- Born: 17 August 1922 Rochester, New York
- Died: 19 June 2008 (aged 85) California
- Citizenship: USA (American)
- Education: Institute of Optics at the University of Rochester
- Known for: author of two editions of Modern Optical Engineering - The Design of Optical Systems, Modern Lens Design - A Resource Manual and Practical Optical Systems Layout.
- Awards: SPIE Gold Medal of the Society and Directors' Award. Fellow of both OSA and SPIE, and also OSSC.
- Scientific career
- Fields: Physics
- Workplaces: Chief Scientist at Kaiser Electro Optics in Carlsbad, California

= Warren J. Smith =

Warren J. Smith (1922-2008) was president of the Optical Society of America in 1980.

Warren Smith is world-renowned in the optics community as author of two editions of Modern Optical Engineering - The Design of Optical Systems, Modern Lens Design - A Resource Manual and Practical Optical Systems Layout. He was a Founder and President of the Chicago Section of the Optical Society of America (OSA); a Director of the Optical Society of Southern California (OSSC); National President of OSA in 1980; recipient of the SPIE Gold Medal; and National President of the SPIE in 1983. He is a Fellow of the OSA, SPIE and the OSSC. He taught optics courses for the University of Wisconsin, SPIE, OSA, and various companies and government agencies at worldwide locations.
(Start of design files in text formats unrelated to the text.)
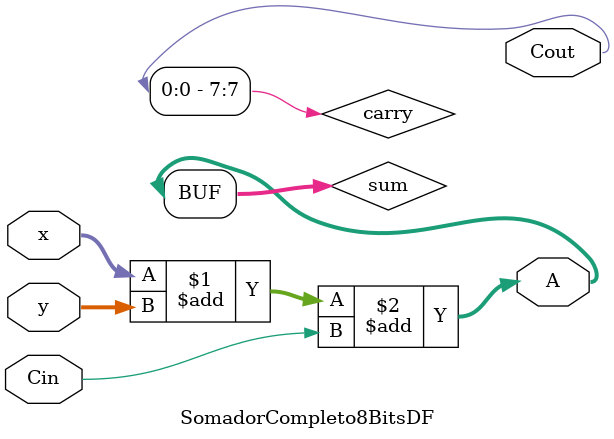
<source format=v>
module SomadorCompleto8BitsDF(
    input [7:0] x,
    input [7:0] y,
    input Cin,
    output [7:0] A,
    output Cout
);

wire [7:0] sum;
wire [7:0] carry;

assign sum = x + y + Cin;
assign Cout = carry[7];
assign A = sum;

endmodule
</source>
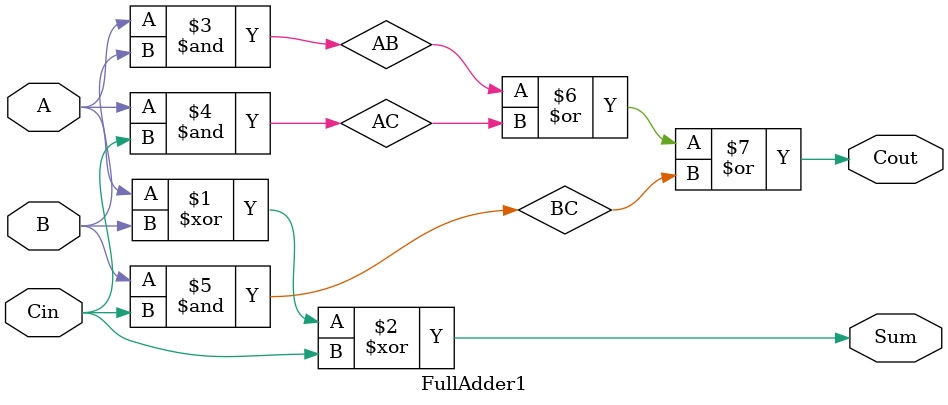
<source format=v>
`timescale 1ns / 1ps
module FullAdder1(
    input  A,
    input  B,
    input  Cin,
    output  Cout,
    output  Sum

    );
	 
	 	  wire AB , AC , BC;
	xor(Sum , A , B , Cin);
	and(AB , A , B);
	and(AC , A , Cin);
	and(BC , B , Cin);
	or(Cout , AB , AC , BC);
	

endmodule

</source>
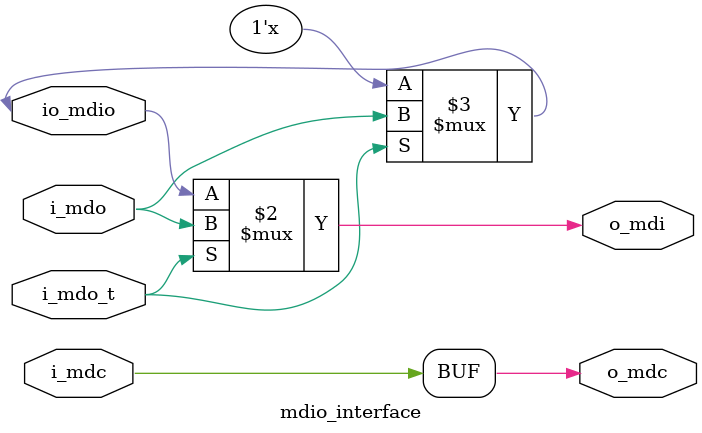
<source format=v>
module mdio_interface(

                input           i_mdc        ,					
                output          o_mdi        ,					
                input           i_mdo        ,					
                input           i_mdo_t      ,				
	
				output          o_mdc        ,
				inout           io_mdio      
);

assign o_mdc   = i_mdc                       ;
assign o_mdi   = ~i_mdo_t ? io_mdio : i_mdo  ;
assign io_mdio = i_mdo_t ? i_mdo : 1'bz      ;

endmodule

</source>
"Warren was a mentor who always listened, and was always very supportive," said Max Riedl, who worked with Smith at Infrared Industries in Santa Barbara, CA. "A clear and critical thinker, he was never satisfied with 'just' solving an optical problem. During the 23 years we worked together, I never saw any of his designs that did not bring the predicted results."

Born on 17 August 1922, Smith graduated from Institute of Optics at the University of Rochester. After graduation, he worked for Eastman Kodak in Oak Ridge, Tennessee. In 1946 he became Chief Optical Engineer at Simpson Optical Manufacturing Company in Chicago, IL, and in 1959 he moved Raytheon in Santa Barbara, CA, where he was Manager of the Optics Section until 1962. From 1962 until 1983 he was Director of R&D at Infrared Industries in Santa Barbara, and Vice President of R&D at Santa Barbara Applied Optics until 1987.

After 1987, Warren Smith was the chief scientist at Kaiser Electro Optics in Carlsbad, California working part-time at the end of his career due to the demands of consulting, teaching, and expert witnessing, and writing the 3rd edition of his book Modern Optical Engineering.

Warren J. Smith resided in Vista, California, until his death on 19 June 2008. He was survived by his wife Mary Helen Smith (they married in 1944) and their two grown children David and Barbara.